Amazing, thanks and great to see you, @castelao, after so many years. 🙂

Will review this coming week.

castelao commented 1 year ago

@milancurcic , yes, it's great to connect again. Thank you and the other developers for your time in this library! It is great.

I'm not fluent in modern Fortran, so if you see anything that doesn't make sense, please let me know. And be aware, it is still a WIP.

milancurcic commented 11 months ago

I added the support for rnn_layer to network % predict so that we can run the simple_rnn example. However I can't get the simple example to converge and I'm not very familiar with recurrent networks. @castelao is there a small toy example like the one in simple.f90 that's known to converge and fast? We can then use it for testing as well. With a working example and a small test suite (I can add this), this PR is almost good to go.

castelao commented 5 months ago

@milancurcic , I have to check how you updated the library since the last time I worked on this and see if what I did is still consistent. If it looks fine, I intend to work on the following:

The toy example
Load functionality from an HDF exported by TensorFlow. I want to avoid recompiling every time I change my coefficients.

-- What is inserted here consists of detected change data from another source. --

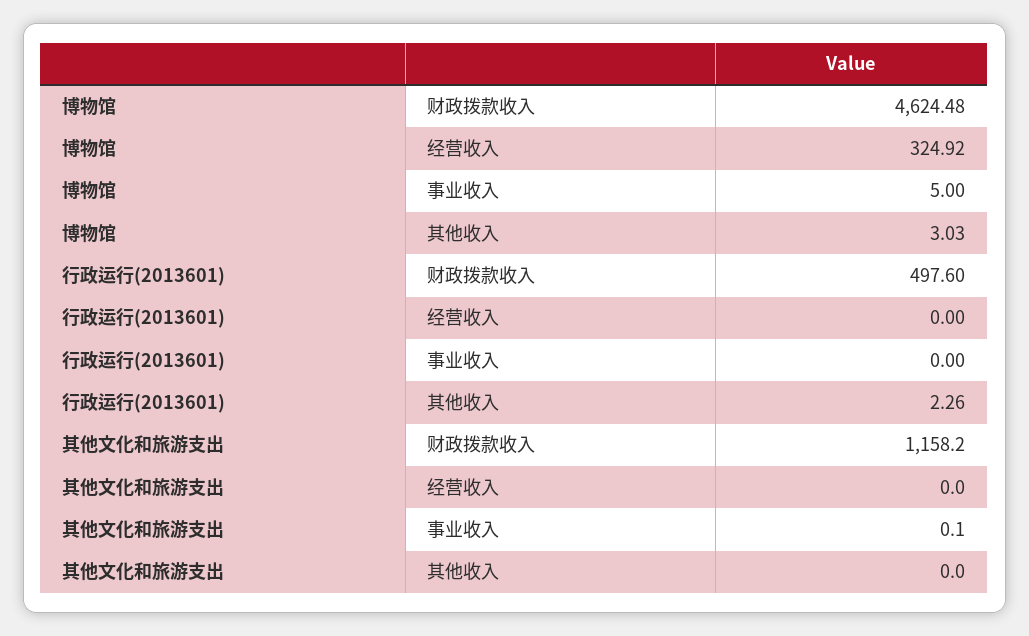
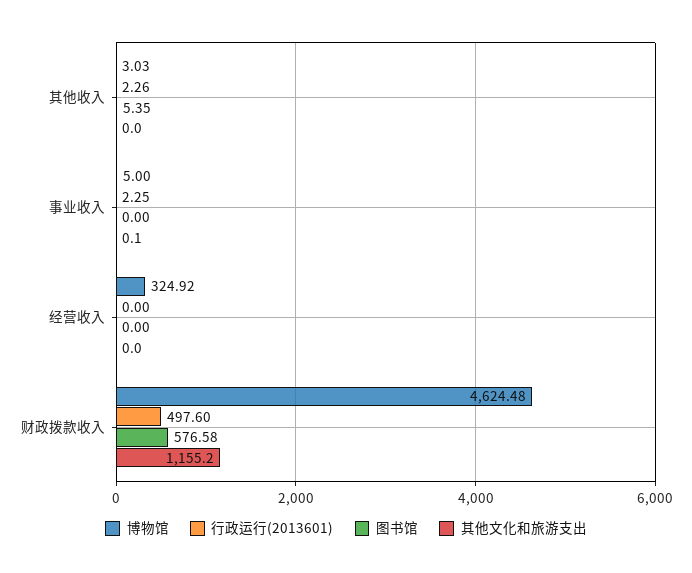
行政运行(2013601), 事业收入: 0 -> 2.25
其他文化和旅游支出, 财政拨款收入: 1158.2 -> 1155.2
图书馆, 其他收入: none -> 5.35
图书馆, 事业收入: none -> 0
图书馆, 经营收入: none -> 0
图书馆, 财政拨款收入: none -> 576.58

Are there any other requirements before I can submit this PR for review? It will be slow progress, but I'm back to this.

milancurcic commented 5 months ago

@castelao Thanks for all the additions. Sounds good.

It may be helpful to merge main into here, which would reflect the few recent changes in other layers that @jvdp1 mentioned.
Regarding loading recurrent layers from Keras HDF5 files; unless you need it, I'd say it's not a priority. If you need it, let's add it in a later PR, as there would be considerable additions needed to make it work (e.g. a Keras script example in neural-fortran/keras-snippets). That format is also no longer the latest Keras saved model format (they change too often!). Related but not part of this PR, I'd like to find an easy way to make this part (and HDF5 dependency) optional at build time. Probably via preprocessor flags in the code, but I'd need to read up how to do this in fpm.toml.
But a standalone example program in examples/ is important.

castelao commented 4 months ago

@jvdp1 , thanks for your suggestions. I'll work on that.

@milancurcic , yes, I have already rebased it with main. I'm interested in the loading from Keras output, but I see your point. I'll leave that loading capability for another PR, but I'll work on the example for this one. Thanks!